◆ **Text passage**
Facing an open window, she drags on her e-cig in the makeup chair as her hairstylist clips her bangs to the side with a barrette. She looks just like Veronica from the Archie comics trying to be Margot Tenenbaum. She says that she has a surprisingly intense fear of performing if she thinks too much about it. “I’m kind of in denial about it, and then suddenly I’m onstage. I never let anyone introduce me onstage, because I’m so terrified of being booed. I just walk out. It’s always fine, but…” She trails off.
The title single of Sheezus finds Allen tentative but ready to jump back into the arena:
Been here before, so I’m prepared
Not gonna lie though, I’m kinda scared
She namechecks her competitors, the most powerful ladies in the game right now.
Ri-Ri isn’t scared of Katy Perry’s roaring
Queen B’s going back to the drawing
Lorde smells blood, yeah, she’s about to slay you
Kid ain’t one to fuck with when she’s only on her debut
We’re all watching Gaga, L-O-L-O, haha
Dying for the art, so really she’s a martyr
The second best will never cut it for the divas
Give me that crown, bitch, I wanna be Sheezus
The lyrics were made out to be a Mean Girl move by the press, but they’re more like Kendrick Lamar’s infamous 2013 verse on Big Sean’s “Control” — a call for everyone to step it up, be worthier competitors. It’s a kind of camaraderie, almost. But women who do the same aren’t allowed the luxury of multiple interpretations, says Allen. “You can listen to those lyrics and decide it’s me calling out all those people or me praising all those people. It depends on the listener and what kind of person they are.”
What’s it like when she runs into one of them at an event like tonight’s? Not that weird, actually. “I sent Rihanna “Sheezus” a month ago. She loved it, thought it was hilarious. She said, ‘Maybe don’t send it to Gaga,'” Allen says, droll as hell. Some of the women were less than thrilled about their mentions — a week before the Met Gala, Allen had a Twitter feud with model Jourdan Dunn over “Insincerely Yours,” in which Allen says she “doesn’t give a fuck” about Dunn.
Allen says she doesn’t give a fuck about a lot of things, but sometimes it’s hard to believe her. “I don’t wander around wondering what people think about me,” says Allen with a glimmer of vulnerability. “I hate to think how people do think. So I don’t want to think about it.”

◆ **Exercise A**
In the profile of Allen, list every performer named in the quoted lines of "Sheezus," using the names as the lyrics give them.
◆ **Exercise B**
Answer these questions from the profile of Allen, one line each:
(i) What does Allen never let anyone do when she performs?
(ii) To whose 2013 verse, on which song, are her lyrics compared?
(iii) With whom did Allen have a Twitter feud a week before the Met Gala?
◆ **Exercise C**
Extend the profile of Allen with a few more paragraphs, starting after its final sentence.

Data items
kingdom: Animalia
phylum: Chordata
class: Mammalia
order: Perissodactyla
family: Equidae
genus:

◆ **Exercise response A**
Ri-Ri
Katy Perry
Queen B
Lorde
Gaga

◆ **Exercise response B**
(i) She never lets anyone introduce her onstage.
(ii) Kendrick Lamar's verse on Big Sean's "Control."
(iii) The model Jourdan Dunn.

◆ **Exercise response C**
Instead, she has a tendency to preemptively criticize herself before other people have the chance to. She agreed with a Twitter hater who called the Sheezus singles “docile pop rubbish” and says to me that her songs are “dumb pop” no fewer than three times. “Hard Out Here” comments on what she perceives as her unattractive post-baby body before the American press gets a chance to. And on “Silver Spoon” she dares you to hate her for her privilege: “So I went to posh school / Why would I deny it? / Silver spoon at the ready so don’t even try it.” During our interview she says things like, “I think I sit amongst artists. I don’t know why we have to separate female artists.” On “Sheezus,” she sings, “I’m ready for all the comparisons / I think it’s dumb and it’s embarrassing — ” but then she goes ahead and does it herself, satirical or not. It’s like Rebel Wilson in Pitch Perfect explaining that she calls herself Fat Amy “so twig bitches like you don’t do it behind my back.”
I ask her why she thinks women are pitted against each other. “I don’t think it’s real. That’s something being created by the media to make things more interesting, and I think that’s always happened.” She asks an assistant to order up a vodka soda with lime, her usual. “I find it very interesting that nobody asks me about Kanye, or Drake, or A$AP Rocky [all of whom are also mentioned on the album]. I feel like that makes my point.”
On April 26, at a London club called G.A.Y., Allen performed a campy lip-sync to “Drunk In Love” that people interpreted as throwing shade at Beyoncé. She tweeted afterward that each time she’s performed at that venue, she’s done a parodic homage to a different pop star: “Only one person can tell you what my intentions are, and that would be me.” She called the accusations “so fucking boring.”
Her upcoming show at the Highline Ballroom, the first in the States in five years, sold out immediately, and she’s more ready to perform than ever. “I was really intoxicated onstage [earlier in my career]. I have more energy now. Also I work out. I do smoke the odd cigarette, but mostly I smoke these things –” She holds up the e-cigarette. “So my lung capacity is better. After a show, I have a couple drinks and then go to bed. [I used to] have a couple of drinks, and then more drinks, and not go to bed. But I’ve got kids now.”
One week later, the Highline Ballroom is so packed that you can barely get a beer. The show opens with Miley-esque cartoon visuals: baby bottles filled with pills, a cheeky acknowledgement of her new life. Allen jumps right into “Sheezus” and then trills in that posh accent: “Did you miss me, New York?” She gets a loud confirmation.